Lesetext:
──────────────────────────────
Es ist unser aller Interesse, dass schnellstmöglich Ideen und Konzepte zur Überwindung nicht nur der sichtbaren Risse und Verwerfungen unserer Verhältnisse entwickelt, veröffentlich und auf breiter Basis diskutiert werden. Um dann im breitesten gesellschaftlichen wie politischen Konsens realisiert werden zu können. Um für Regierung wie Unternehmen und ebenso für Bürger den Weg in eine demokratische, aufgeklärte und gerechte Zukunft auf Basis einer globalen Wissens- und Informationsgesellschaft zu weisen.
Daher habe ich zu den fünf Themen Medien, (Welt-)Wirtschaft, Wachstumsglauben, gesellschaftliche Aussöhnung und globale Gesellschaft Thesen entwickelt, die zum Teil radikal anmutende Vorschläge, Ideen und Forderungen enthalten. Wahr ist, dass diese Thesen provozieren, thematisieren und polarisieren sollen. Ich werde in unregelmäßigen Abständen diese Thesen unter dem Konzept-Dach „Attika 020“ in meinem Blog veröffentlichen. Ziel ist es, mit diesen Gedanken und Anregungen eventuell eine breitere Diskussion in der Blogosphere und ebenso in verschiedenen etablierten Communities anzuregen. Heute meine erste These als erstes von insgesamt zehn Treatments zum Themenfeld „Medien und ihre Bedeutung für eine demokratische Gesellschaft“ .
Herodot 020
Rückkehr der Medien als demokratisches Korrektiv – These 1
Gesetzliche (steuerrechtlich relevante) Kategorisierung in journalistisch-kulturelle Medien und Unterhaltungs-/Werbe-Medien
Etwa seit Mitte der 80er-Jahre erfuhren etablierte und neu entstandene Medien aller Medienformen von „Vollangeboten“ mit der inhaltlichen Breite der klassischen Ressorts (Nachrichten, Politik, Wirtschaft, Sport, Kultur und Lokales/Regionales) eine Distinguierung hin zu zielgruppen-fokussierten „Schwerpunkt-Angeboten“.
──────────────────────────────
Aufgabenstellung:
a - Nenne alle Themen, zu denen im Text über Medien und Demokratie Thesen entwickelt wurden.
b - Fasse im Text über Medien und Demokratie den Absatz, der mit „Daher habe ich zu den fünf Themen“ beginnt, als knappe Stichpunktliste zusammen.
c - Knüpfe an den letzten Satz des Textes über Medien und Demokratie an und schreibe ihn weiter.
Das anschließende Material steht für sich und hat mit dem Text nichts zu tun.

Bereitgestelltes Material:
──────────────────────────────
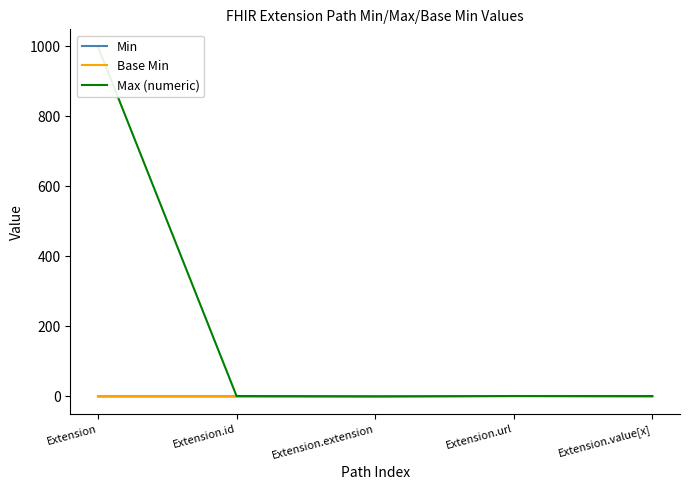

What is the sum of the Max (numeric) values at Extension and Extension.value[x]?

1000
──────────────────────────────
Lösungen:
a - Medien, (Welt-)Wirtschaft, Wachstumsglauben, gesellschaftliche Aussöhnung und globale Gesellschaft

b -
- Thesen zu fünf Themen: Medien, (Welt-)Wirtschaft, Wachstumsglauben, gesellschaftliche Aussöhnung, globale Gesellschaft
- Teils radikal anmutende Vorschläge, Ideen und Forderungen, die provozieren, thematisieren und polarisieren sollen
- Veröffentlichung in unregelmäßigen Abständen im Blog unter dem Konzept-Dach „Attika 020“
- Ziel: eine breitere Diskussion in der Blogosphere und in etablierten Communities anregen
- Heute die erste These, als erstes von zehn Treatments zum Themenfeld „Medien und ihre Bedeutung für eine demokratische Gesellschaft“

c -
Vor allem traditionell- klassisch orientierte Medien haben bis in jüngste Zeit noch die gesamte Themenpalette des journalistischen „Vollangebots“ publiziert. In der Mehrzahl der jüngeren Medientiteln hingegen wurde teils schon bei der Konzeption auf populäre, deutlich boulevardorientierte Inhalte und Angebote gesetzt. Dies gilt vor allem für die etwa seit der Jahrtausendwende gelaunchten Internet-Angebote – sowohl für die Online-SpinOffs etablierter Titel wie für News- und Web 2.0- geprägte Portale; darunter auch solche, die sich lediglich einer eingeführten Medien-Marke bedienten und ansonsten aber mit den im Print-Bereich oder in TV-/Hörfunk-Programm parallel publizierten Inhalten nicht viel gemein haben.
Das gegenwärtige Resultat dieses Spaltungs- oder Evolutionsprozesses sind zwei Kategorien von Medienangeboten: Medien mit journalistisch-kulturell relevanten Inhalten. Und Medien mit vorwiegend der Unterhaltung dienenden Inhalten beziehungsweise Inhalten, die ein für die Refinanzierung des Mediums optimiertes werbliches Umfeld darstellen.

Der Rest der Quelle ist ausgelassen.